[Entries shown Boundary: Start]

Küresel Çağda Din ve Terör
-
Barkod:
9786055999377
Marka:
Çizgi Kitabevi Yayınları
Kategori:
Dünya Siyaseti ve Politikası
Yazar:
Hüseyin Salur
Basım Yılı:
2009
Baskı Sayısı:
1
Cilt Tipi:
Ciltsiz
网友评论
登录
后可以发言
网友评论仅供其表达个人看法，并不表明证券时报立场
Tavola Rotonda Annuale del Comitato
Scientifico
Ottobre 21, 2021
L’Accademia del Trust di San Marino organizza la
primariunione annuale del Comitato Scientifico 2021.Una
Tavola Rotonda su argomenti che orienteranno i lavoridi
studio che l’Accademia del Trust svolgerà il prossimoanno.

[Entries shown Boundary: End]

● **Task objective**: Transcribe only the lines from the beginning of the entries to the line with "primariunione annuale del", inclusive, exactly as written.

● **Solution for this problem**:
Küresel Çağda Din ve Terör
-
Barkod:
9786055999377
Marka:
Çizgi Kitabevi Yayınları
Kategori:
Dünya Siyaseti ve Politikası
Yazar:
Hüseyin Salur
Basım Yılı:
2009
Baskı Sayısı:
1
Cilt Tipi:
Ciltsiz
网友评论
登录
后可以发言
网友评论仅供其表达个人看法，并不表明证券时报立场
Tavola Rotonda Annuale del Comitato
Scientifico
Ottobre 21, 2021
L’Accademia del Trust di San Marino organizza la
primariunione annuale del Comitato Scientifico 2021.Una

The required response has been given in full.